All the other things it sees are other types of vessels or fixed infrastructure, including more than 300,000 oil tankers, container ships, ferries, yachts and other non-fishing vessels and around 30,000 individual offshore structures.

“Global maritime traffic has quadrupled in the last two decades, intensifying pressure on marine ecosystems. By offering open data on non-fishing vessels, we can collaborate with researchers and organizations to explore a whole new host of questions about our impact on the marine environment,” Long said.

“For instance, we will be able to quantify carbon emissions from shipping vessels to support the decarbonization of the industry. We will also track oil tankers and potentially coal and natural gas shipments. By highlighting this supply chain, we can shed light on the full cost of the fossil fuel industry. Furthermore, we can investigate the impact of shipping and vessel traffic on marine life, aiding efforts to mitigate collisions with whales, and reduce noise pollution.”

Another key aspect of mapping non-fishing activity is the interaction between fishing vessels with offshore infrastructure and associated vessel traffic, he said.

“While some fishing vessels avoid fixed infrastructure, for example, to avoid net entanglement, other fishing activities benefit from it. For example, a variety of fish species are known to aggregate around artificial hard structures like oil platforms.”

Long also pointed out that other industrial uses of the ocean are increasing rapidly – “much faster than industrial fishing,” though it’s still the largest single industrial use of the ocean by humans.

“In the future, these other industrial uses will increasingly compete with and impact fisheries, so if we want to look after the health of the ocean and preserve healthy fisheries, we need to look at all of these industrial uses,” he said.
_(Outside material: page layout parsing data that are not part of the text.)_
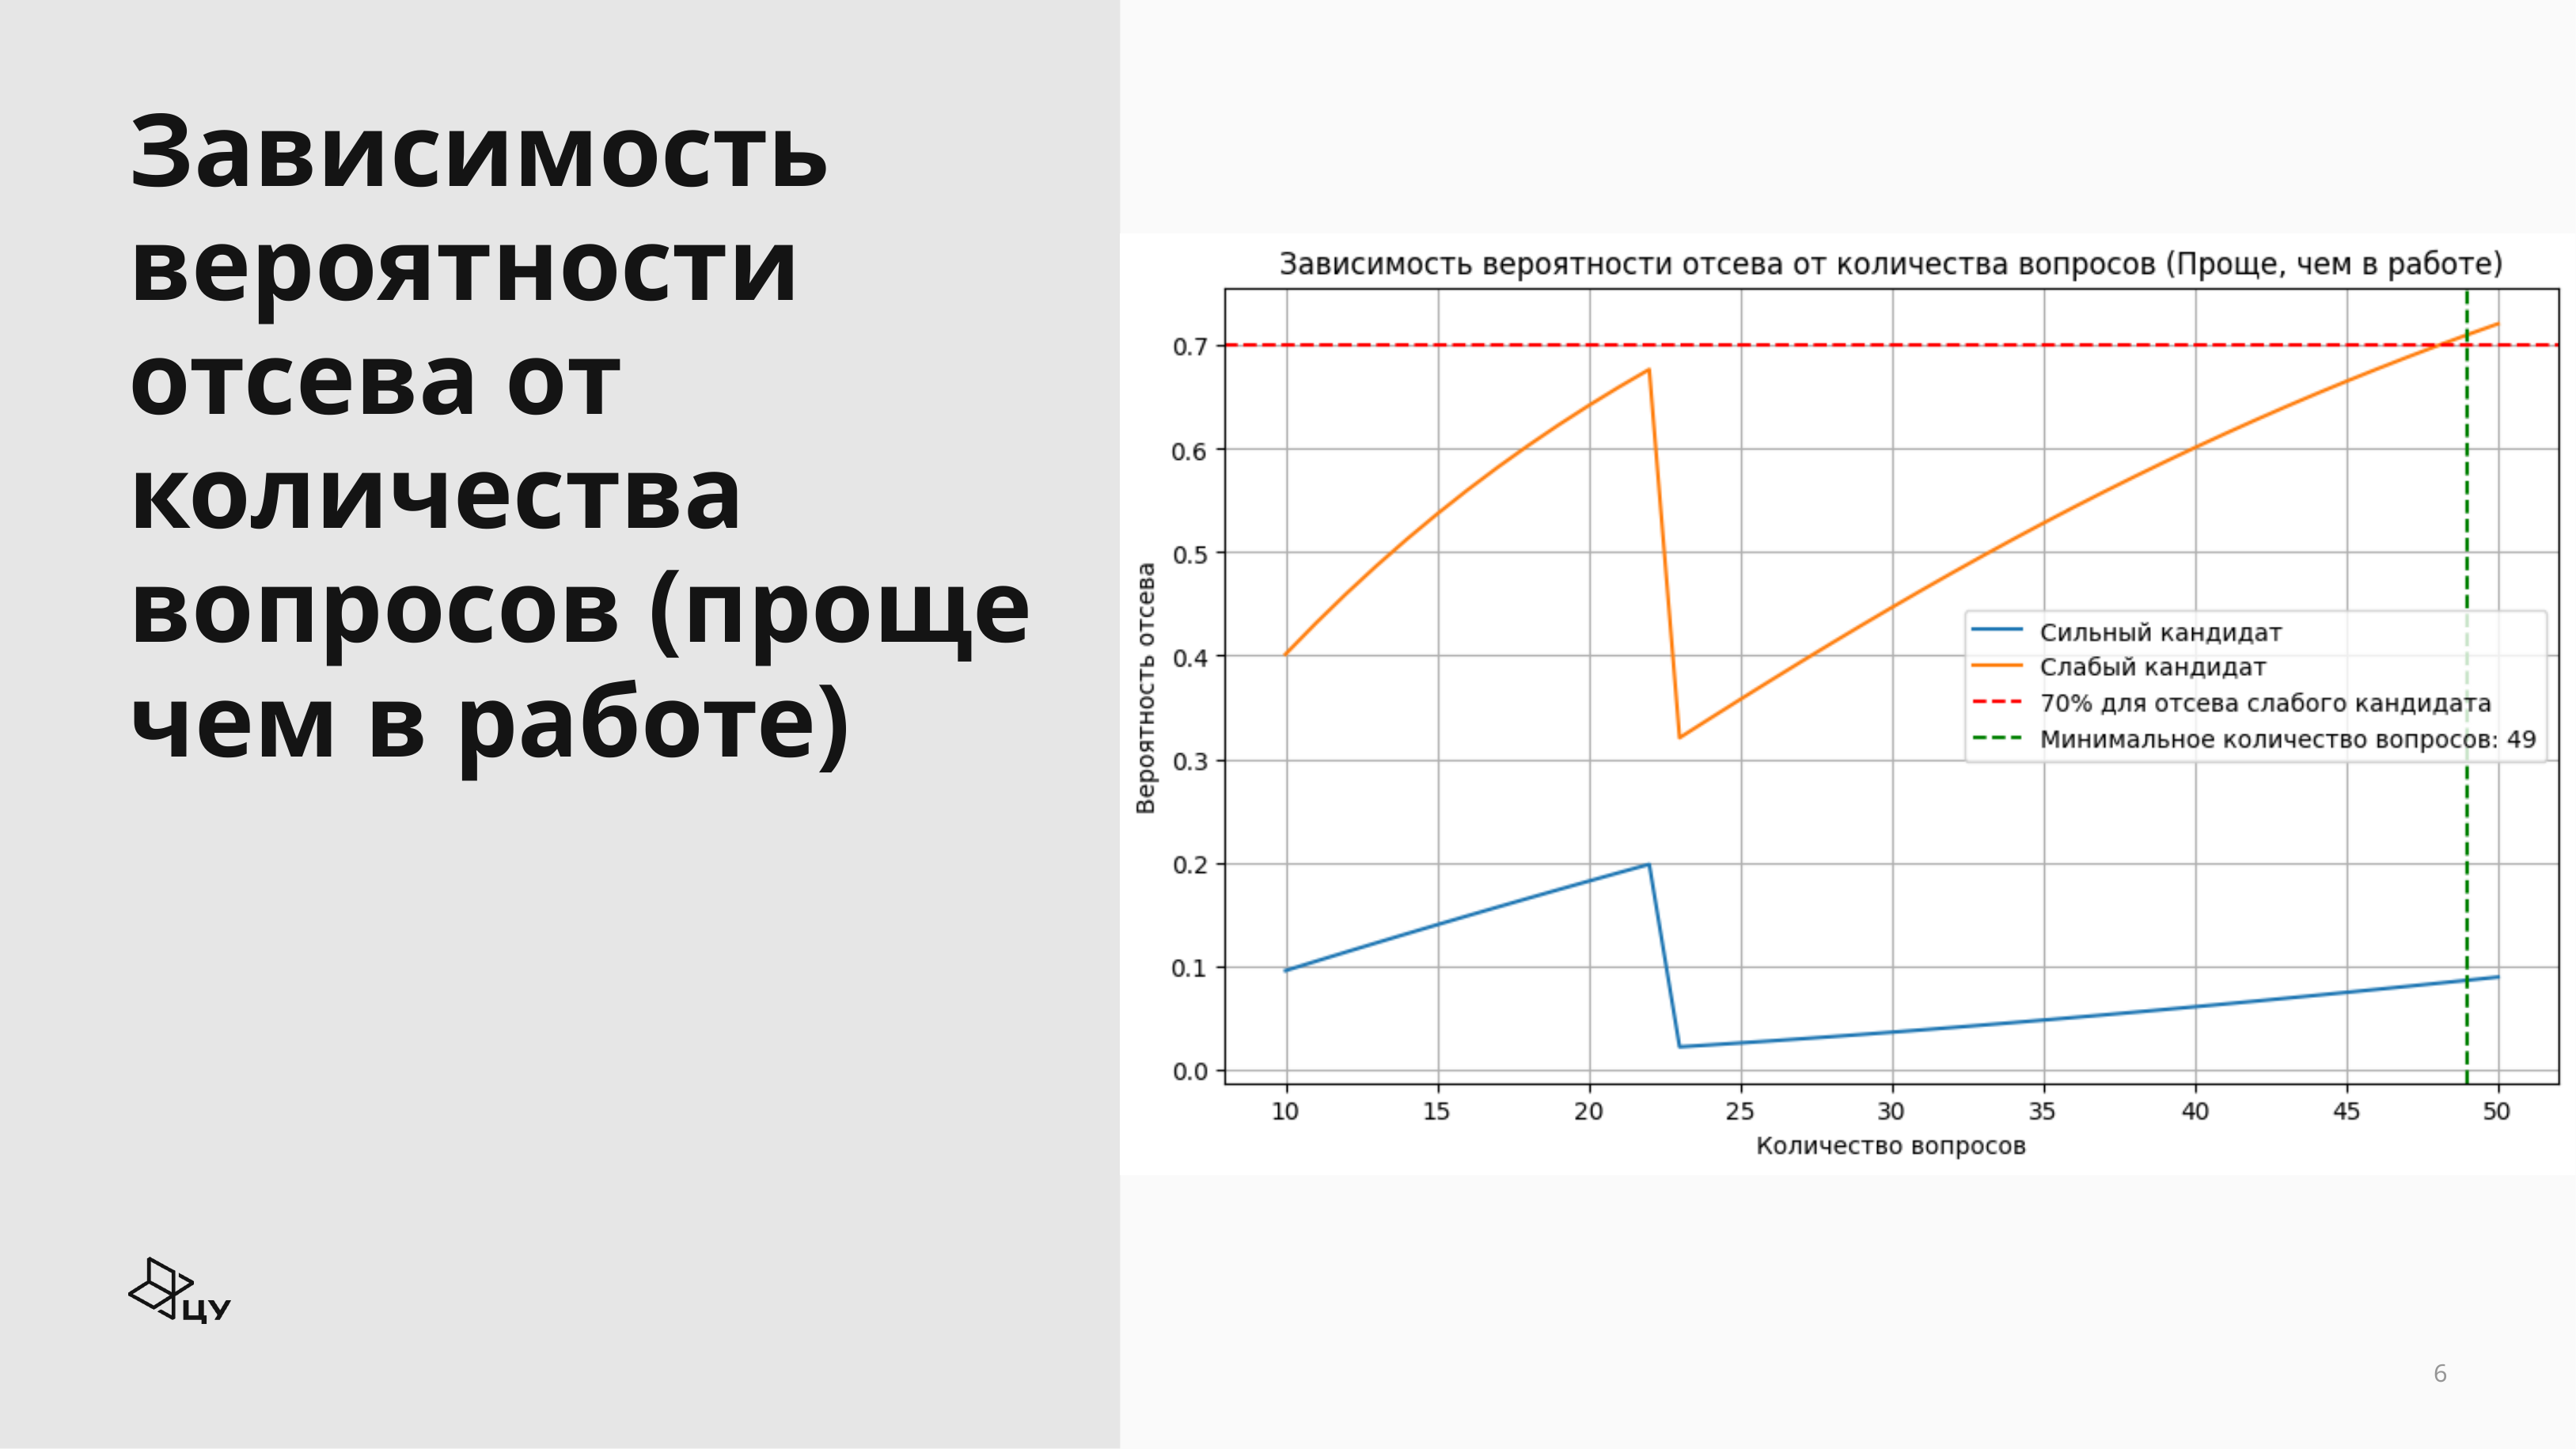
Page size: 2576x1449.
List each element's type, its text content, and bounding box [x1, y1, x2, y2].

text_box Зависимость вероятности отсева от количества вопросов (проще чем в работе) [128, 92, 1088, 777]
picture [1120, 233, 2576, 1175]
text_box 6 [2295, 1336, 2448, 1413]
text_box [0, 0, 1121, 1449]
picture [128, 1257, 231, 1324]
The initiative will also expand fishing activity monitoring to some important geographies not yet covered or not yet covered well enough, with Long confirming that there a few regions where the organization currently have little-to-no publicly available information about fishing activities.

He highlighted that in the southern Mediterranean Sea and the western and northern African coasts, almost all fishing vessels do not broadcast AIS, while in Southeast Asia, particularly the South China Sea, AIS reception is often very poor.

As a result, much of the fishing activity in these regions is not currently captured in public monitoring systems. “Our satellite imagery technology will allow us to publicly reveal this activity,” Long said.